### Entries taken from a collection
════════════════

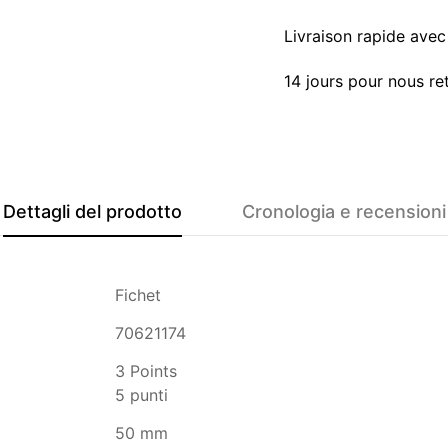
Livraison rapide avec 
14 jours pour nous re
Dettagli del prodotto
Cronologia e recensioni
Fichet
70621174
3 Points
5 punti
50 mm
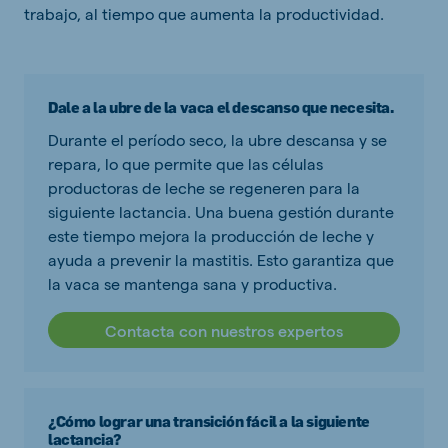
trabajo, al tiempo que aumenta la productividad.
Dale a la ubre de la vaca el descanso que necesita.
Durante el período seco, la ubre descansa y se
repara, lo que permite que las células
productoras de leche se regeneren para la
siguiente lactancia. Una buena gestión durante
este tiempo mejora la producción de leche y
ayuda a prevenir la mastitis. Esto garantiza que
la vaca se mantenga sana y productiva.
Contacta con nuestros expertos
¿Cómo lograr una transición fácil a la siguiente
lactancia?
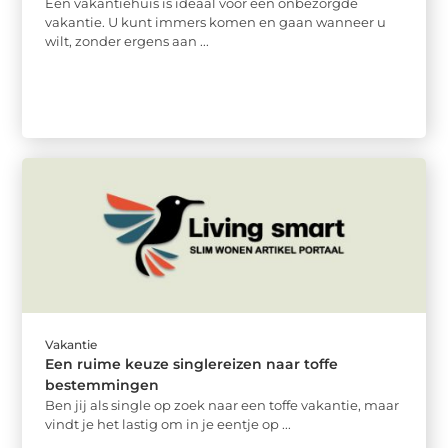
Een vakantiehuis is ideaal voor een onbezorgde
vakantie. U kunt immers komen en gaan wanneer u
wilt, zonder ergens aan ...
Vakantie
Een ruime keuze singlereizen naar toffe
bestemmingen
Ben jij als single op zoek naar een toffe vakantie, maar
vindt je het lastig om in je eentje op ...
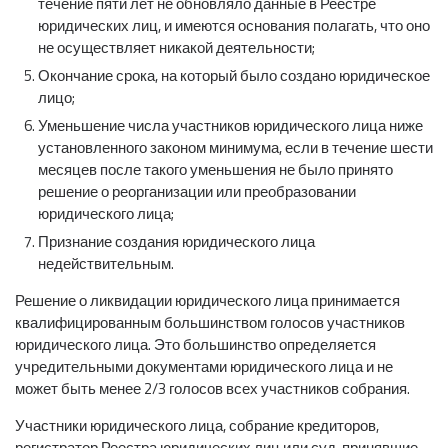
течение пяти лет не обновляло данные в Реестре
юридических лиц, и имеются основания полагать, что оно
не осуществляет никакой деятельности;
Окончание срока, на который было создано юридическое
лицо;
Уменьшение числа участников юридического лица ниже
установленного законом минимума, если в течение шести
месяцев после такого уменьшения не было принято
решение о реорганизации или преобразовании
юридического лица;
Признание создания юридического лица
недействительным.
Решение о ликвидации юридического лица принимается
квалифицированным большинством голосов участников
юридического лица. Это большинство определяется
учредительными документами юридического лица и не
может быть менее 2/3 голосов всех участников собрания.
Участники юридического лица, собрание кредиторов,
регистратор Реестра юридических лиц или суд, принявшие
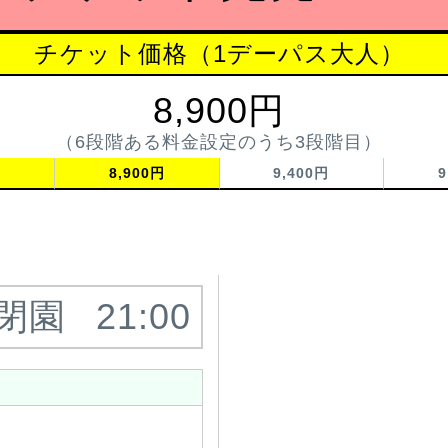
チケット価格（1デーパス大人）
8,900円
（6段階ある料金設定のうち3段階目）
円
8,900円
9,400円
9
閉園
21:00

════════════════

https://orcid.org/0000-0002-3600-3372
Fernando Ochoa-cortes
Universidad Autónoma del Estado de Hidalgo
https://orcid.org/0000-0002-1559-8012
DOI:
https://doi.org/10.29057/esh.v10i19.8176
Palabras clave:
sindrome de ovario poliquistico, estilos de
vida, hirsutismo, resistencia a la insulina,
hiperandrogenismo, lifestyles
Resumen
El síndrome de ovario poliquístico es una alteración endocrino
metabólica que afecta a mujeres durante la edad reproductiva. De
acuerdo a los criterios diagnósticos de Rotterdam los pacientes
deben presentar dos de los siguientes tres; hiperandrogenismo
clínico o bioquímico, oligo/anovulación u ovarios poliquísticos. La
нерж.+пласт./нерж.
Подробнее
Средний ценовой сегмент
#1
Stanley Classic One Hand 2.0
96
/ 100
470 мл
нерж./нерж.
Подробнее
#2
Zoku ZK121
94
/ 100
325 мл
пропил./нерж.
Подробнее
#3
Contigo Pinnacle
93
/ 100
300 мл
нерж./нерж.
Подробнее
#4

════════════════

### REQUIRED WORK
Go through the records above. Copy each line in which the string "tiempo" appears.

### SOLUTION TO THE PROBLEM
trabajo, al tiempo que aumenta la productividad.
este tiempo mejora la producción de leche y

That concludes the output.